Analytics maturity level 2016-2020

Workforce analytics

Over the past five years the use of predictive analytics has nearly quadrupled, from an adoption rate of 10% in 2016 to 39% today, and the use of metrics on pay inequities and total rewards usage has more than doubled. And going forward, the use of data analytics to power strategic HR insights is only forecasted to rise, according to Mercer’s study.

Covid-19 is serving as an accelerator, with leading organisations using HR analytics to answer key downturn-related questions such as: Which strategy offers the best chance of maintaining performance? Which departments could deliver a similar level of output with more contingent staff? Where can we downsize talent to save costs? 

Across industries, organisations and the HR spectrum, Mercer highlights that HR analytics is still in its infancy. For instance, only 43% of organisations use metrics to identify employees likely to leave, 18% know the impact of pay strategies on performance, and just 12% use analytics to correct inequities and prevent them from recurring. Moreover, only 24% have data on who is at risk of burnout, and only 15% can determine whether it is better to buy/build/ borrow employees. 

How do you use AI in HR today and where are you investing tomorrow?

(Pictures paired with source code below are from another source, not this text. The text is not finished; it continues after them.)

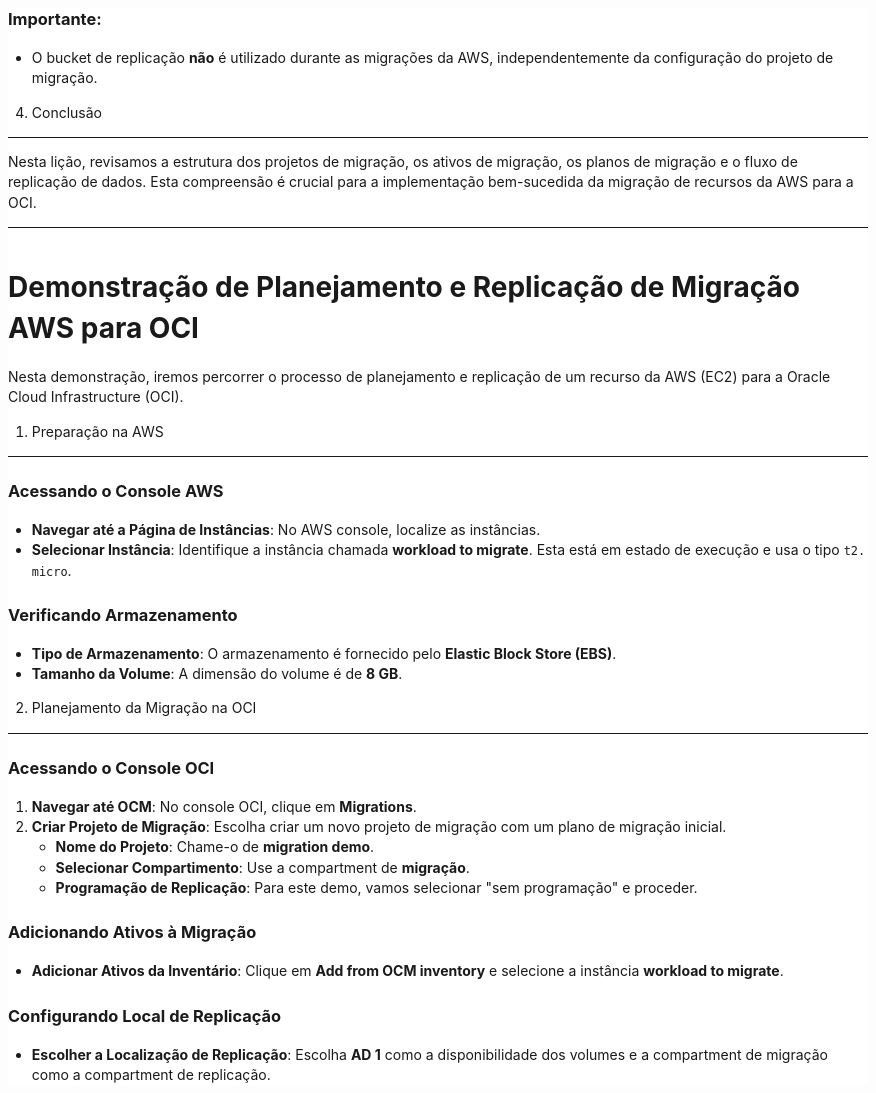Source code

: ### Importante:

*   O bucket de replicação **não** é utilizado durante as migrações da AWS, independentemente da configuração do projeto de migração.

4. Conclusão
------------

Nesta lição, revisamos a estrutura dos projetos de migração, os ativos de migração, os planos de migração e o fluxo de replicação de dados. Esta compreensão é crucial para a implementação bem-sucedida da migração de recursos da AWS para a OCI.

---------

Demonstração de Planejamento e Replicação de Migração AWS para OCI
==================================================================

Nesta demonstração, iremos percorrer o processo de planejamento e replicação de um recurso da AWS (EC2) para a Oracle Cloud Infrastructure (OCI).

1. Preparação na AWS
--------------------

### Acessando o Console AWS

*   **Navegar até a Página de Instâncias**: No AWS console, localize as instâncias.
*   **Selecionar Instância**: Identifique a instância chamada **workload to migrate**. Esta está em estado de execução e usa o tipo `t2.micro`.

### Verificando Armazenamento

*   **Tipo de Armazenamento**: O armazenamento é fornecido pelo **Elastic Block Store (EBS)**.
*   **Tamanho da Volume**: A dimensão do volume é de **8 GB**.

2. Planejamento da Migração na OCI
----------------------------------

### Acessando o Console OCI

1.  **Navegar até OCM**: No console OCI, clique em **Migrations**.
2.  **Criar Projeto de Migração**: Escolha criar um novo projeto de migração com um plano de migração inicial.
    *   **Nome do Projeto**: Chame-o de **migration demo**.
    *   **Selecionar Compartimento**: Use a compartment de **migração**.
    *   **Programação de Replicação**: Para este demo, vamos selecionar "sem programação" e proceder.

### Adicionando Ativos à Migração

*   **Adicionar Ativos da Inventário**: Clique em **Add from OCM inventory** e selecione a instância **workload to migrate**.

### Configurando Local de Replicação

*   **Escolher a Localização de Replicação**: Escolha **AD 1** como a disponibilidade dos volumes e a compartment de migração como a compartment de replicação.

The use of artificial intelligence and machine learning is gaining momentum within HR teams. AI already had a relatively high adoption rate in recruitment and candidate selection, and in the coming months, artificial intelligence is slated to work its magic in pay benchmarking and career pathing, among others.

Employee well-being

Almost half (48%) of executives rank employees’ well-being as a top workforce concern. This is in part because well-being is an important determinant of productivity, and hence financial performance. Previous research by Mercer has shown that energized employees are more productive, likely to stay, more resilient to change and more adept to reskill. 

However, in a trend that has been exacerbated by Covid-19 due to the combination of job uncertainty, social distancing, remote working and quarantines, a growing percentage of employees globally feel at risk of burnout in the year ahead. 61% of employees expect their employer to look after their well-being, and specifically during Covid-19, they expect their employers to look after their health in light of hygiene regulations. 

Well-being also includes an expectation that organisations take a holistic view on careers, health and wealth. More than three-quarters (78%) of employees appreciate long-term financial planning initiatives for all generations, while older workers expect better management of their specific demands, such as winding down roles & responsibilities and being ‘in control’ of the retirement process. A rising number of employees further expects health programmes to be put into place.